Londres n’a pas connu un tel rassemblement de chefs d’Etat depuis plus de cinquante ans. Le reste du monde non plus, en fait. Il n’est pas exagéré de qualifier le moment d’historique.

A Washington, en novembre dernier, la première réunion du G20, ces pays du Nord et du Sud qui représentent plus de 80% de l’économie mondiale, avait été organisée par un hôte discrédité, et sur le départ. Le président Bush n’avait accepté ce sommet qu’à l’insistance de son homologue français, alors aussi président de l’Union européenne.

Aujourd’hui, à Londres, la réunion prend une autre allure. Barack Obama, qui réalise sa première grande visite à l’étranger depuis son élection, jouit d’un indiscutable soutien. Il peut donner au G20 une impulsion décisive au traitement de la pire récession depuis la Seconde guerre mondiale.

Des voies discordantes se font bien sûr encore entendre. Contrairement à la semaine dernière, les plans de la relance ne sont plus au cœur des discussions. La régulation financière les a remplacés. Français et Allemands veulent du concret et des mesures sévères contre tous les acteurs: banquiers, hedge funds ou paradis fiscaux. Ils soutiennent que, pour l’instant, «le compte n’y est pas», selon les mots de Nicolas Sarkozy.

La solution ne pourra pourtant venir que d’un consensus. Claquer la porte, comme le président français l’a menacé, avant de se raviser hier, constituerait la pire réponse à la crise.

Le G20 va accoucher d’une souris, disent les critiques. Des documents techniques qui circulent, sous embargo, montrent pourtant que le travail «concret» a déjà commencé.

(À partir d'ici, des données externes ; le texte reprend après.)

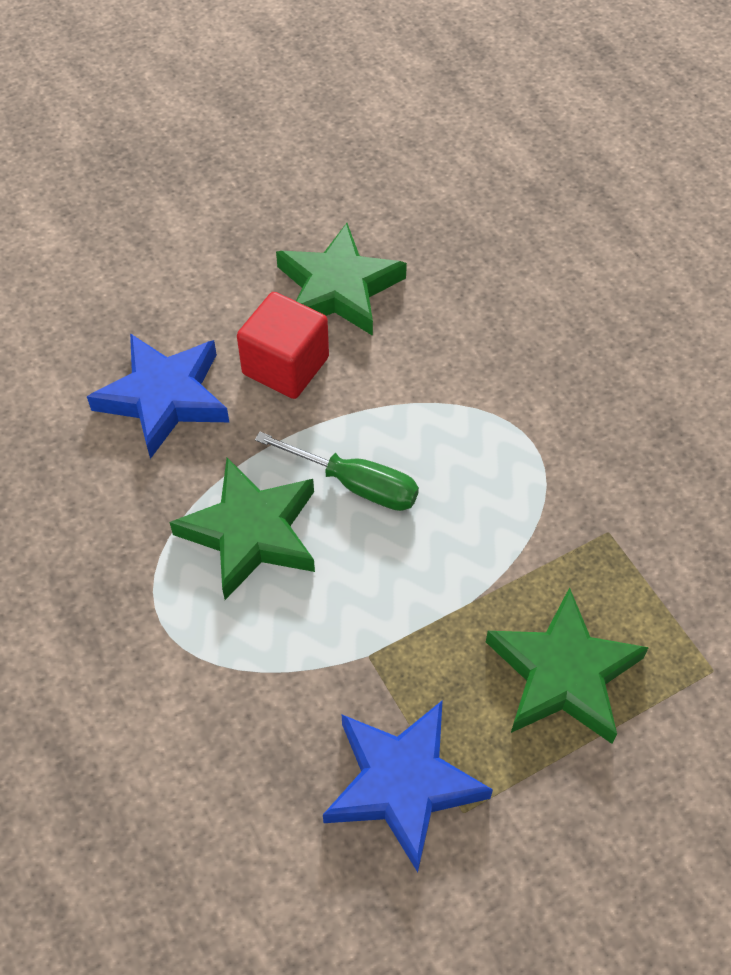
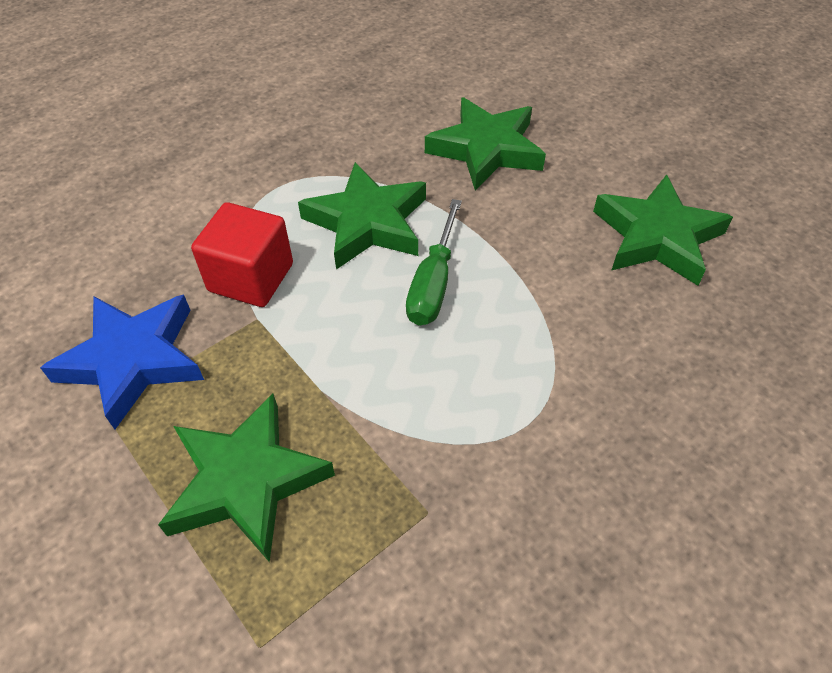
camera: 80 degrees right, 5 degrees down
blue star [87,333,229,459] -> green star [425,97,546,190]
red cube [237,292,329,399] -> red cube moved to [191,202,293,307]

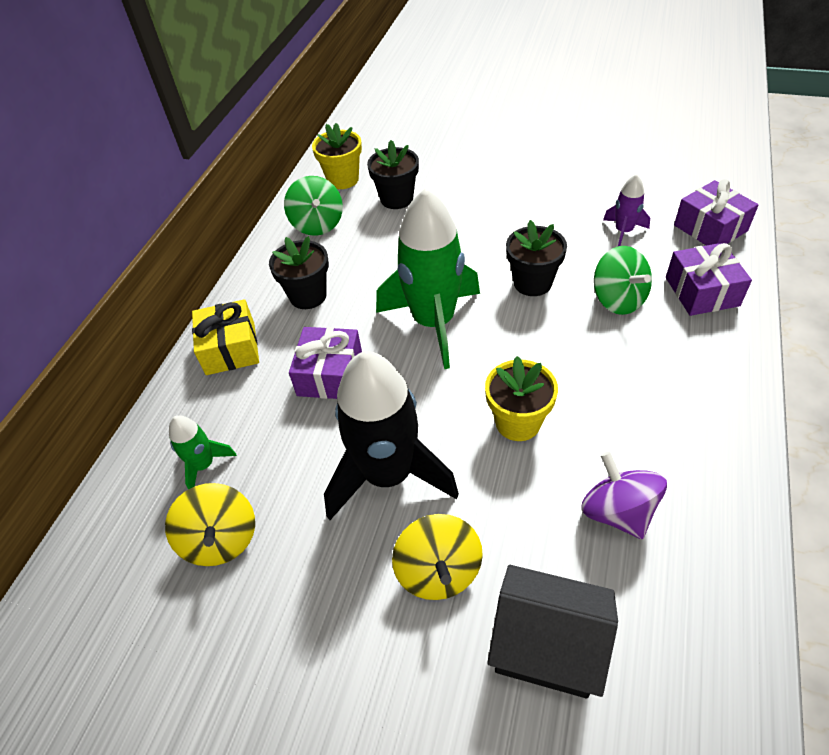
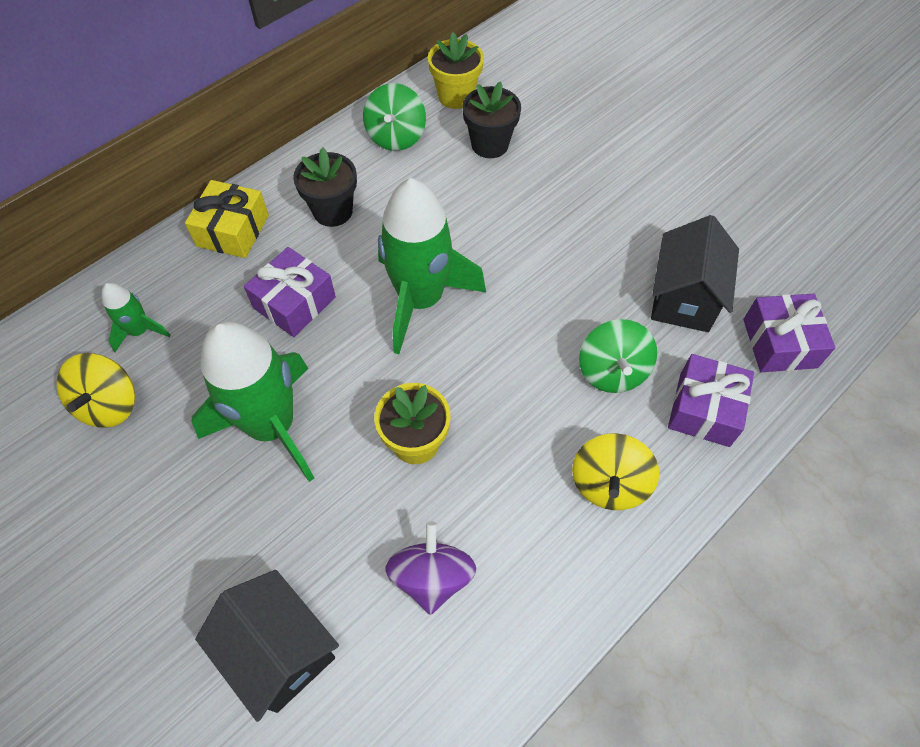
camera: 25 degrees right, 10 degrees up
black rocket [324,351,459,520] -> green rocket [192,321,315,482]
yellow spinning top [392,514,483,600] -> yellow spinning top moved to [572,433,659,510]
black flower pot [506,220,567,296] -> none
purple rocket [603,174,650,246] -> black house [651,215,739,332]

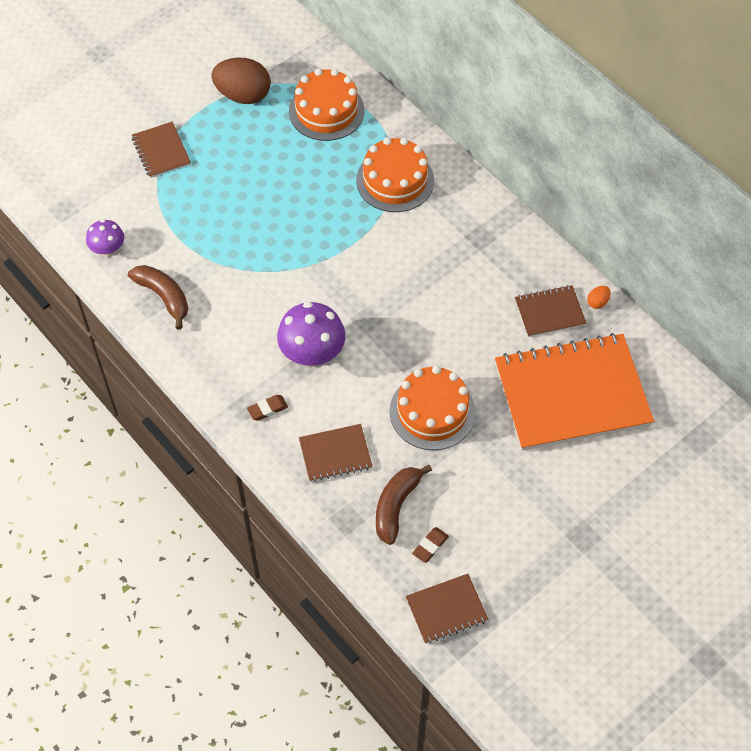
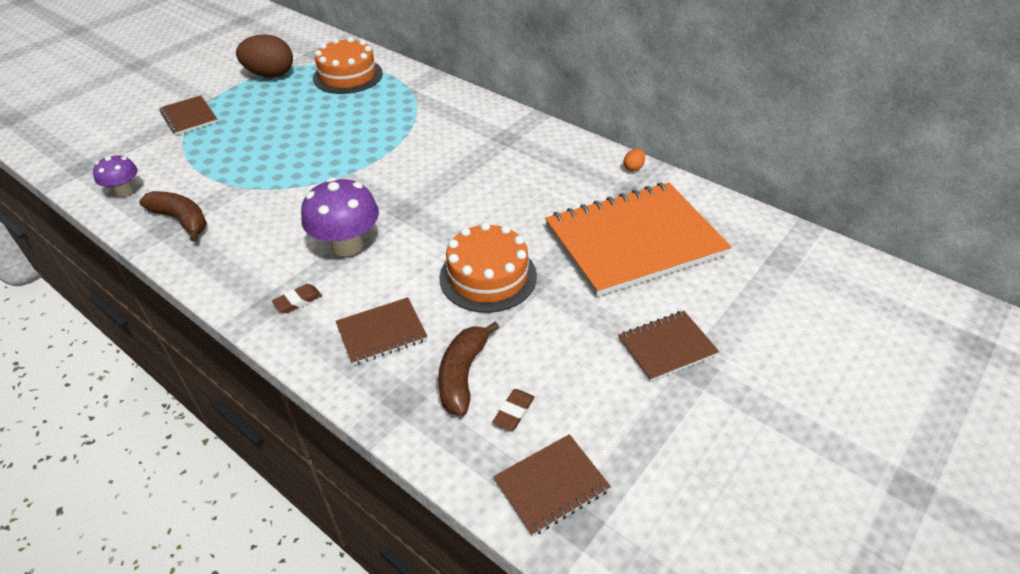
camera: 10 degrees left, 15 degrees down
orange cake [356,137,434,212] -> none
brown notebook [515,285,587,337] -> brown notebook moved to [618,311,719,381]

Les accords de Bretton Woods n’ont pas été signés en un jour, et avaient donné lieu à de sévères disputes jusqu’à la fin. Le processus engagé par le G20 constitue, en lui-même, une première réussite, car à crise mondiale répond une solution mondiale. Et pour l’heure, ce groupe de pays constitue la moins mauvaise institution pour la trouver.